Is de-unionization a leading cause of job polarization instead? Real wages in the UK have stagnated before 1979, meanwhile inflation rates rise at a targeted 2%. This mathematically drags down medium paid sectors towards lower paid sectors over time as the real spending worth is lower. The middle wage sector is therefore slowly dragged away due to failures from unions to raise minimum wages or renegotiate current wages. Then again labour unions only have direct impact on public sector jobs and manufacturing, which compromise a surprisingly small amount of the economy we see today. The service sector accounts for 70% of the UKs GDP and is also heavily privatized, providing many low skilled jobs and a few high skilled, therefore unions may not be the answer to job polarization. In the US however, job polarization is seen across all sectors those that are de-unionized also.
As strong as the argument for technology may be, there is no one single explanation that can be held solely responsible for this phenomenon. Job Polarization has been apparent since before technology was influential, not to say technological advancements haven’t boosted its rate significantly to which it is now more visible in our societies. The rise to privatization, and unfortunate economic recessions have contributed significantly towards workers being forced to one end of the job market, not just technological changes.
Acemoglu, D. and Autor, D. (2011).

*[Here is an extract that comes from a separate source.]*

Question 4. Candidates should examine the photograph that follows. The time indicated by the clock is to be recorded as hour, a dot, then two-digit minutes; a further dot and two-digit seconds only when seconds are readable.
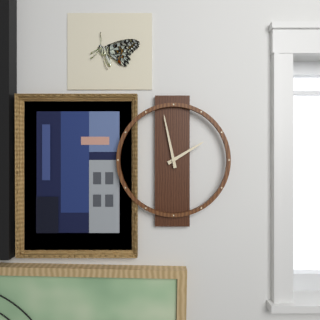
1.58
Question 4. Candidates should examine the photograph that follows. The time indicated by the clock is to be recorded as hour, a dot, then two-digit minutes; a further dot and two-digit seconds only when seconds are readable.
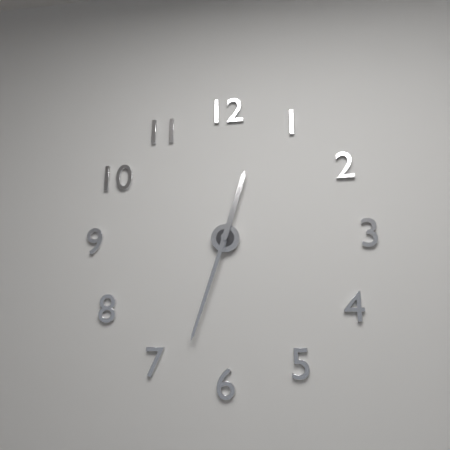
12.33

Skills, Tasks and Technologies: Implications for Employment and Earnings. Handbook of Labor Economics, [online] 4b, pp.1070-1077. Available at: http://economics.mit.edu/files/7006 [Accessed 17 Mar. 2016].
Autor, D., Katz, L. and Kearney, M. (2006). The polarization of the U.S. labor market. National bureau of economic research, pp.5-7.

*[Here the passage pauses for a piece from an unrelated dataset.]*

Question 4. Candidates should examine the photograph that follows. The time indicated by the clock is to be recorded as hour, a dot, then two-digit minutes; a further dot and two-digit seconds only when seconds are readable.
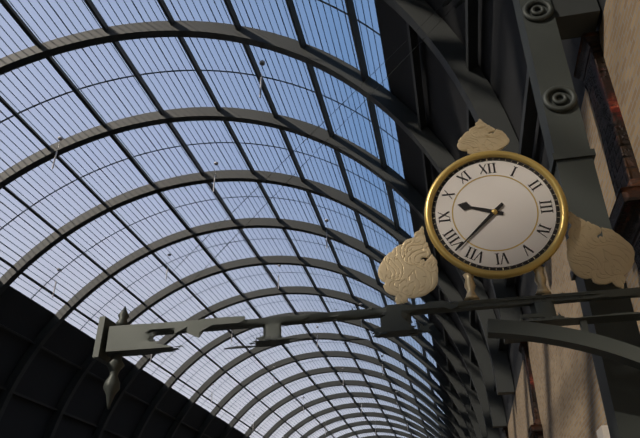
9.38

Goos, M. and Manning, A. (2007). Lousy and Lovely Jobs: The Rising Polarization of Work in Britain. Review of Economics and Statistics, 89(1), pp.118-133.
Goos, M., Manning, A. and Salomons, A. (n.d.). Explaining Job Polarization: The Roles of Technology, Offshoring and Institutions. SSRN Electronic Journal, pp.4-5, 21-24.
Hadlock, P., Hecker, D. and Gannon, J. (1991). High technology employment: another view. Monthly Labor review, pp.1-3.
Oesch, D. and Rodriguez Menes, J. (2010). Upgrading or polarization? Occupational change in Britain, Germany, Spain and Switzerland, 1990-2008. Socio-Economic Review, 9(3), pp.503-508, 517-529.
Autor, D. (2011). The Polarization of Job Opportunities in the U.S. Labor Market: Implications for Employment and Earnings. Community Investements, 23(2).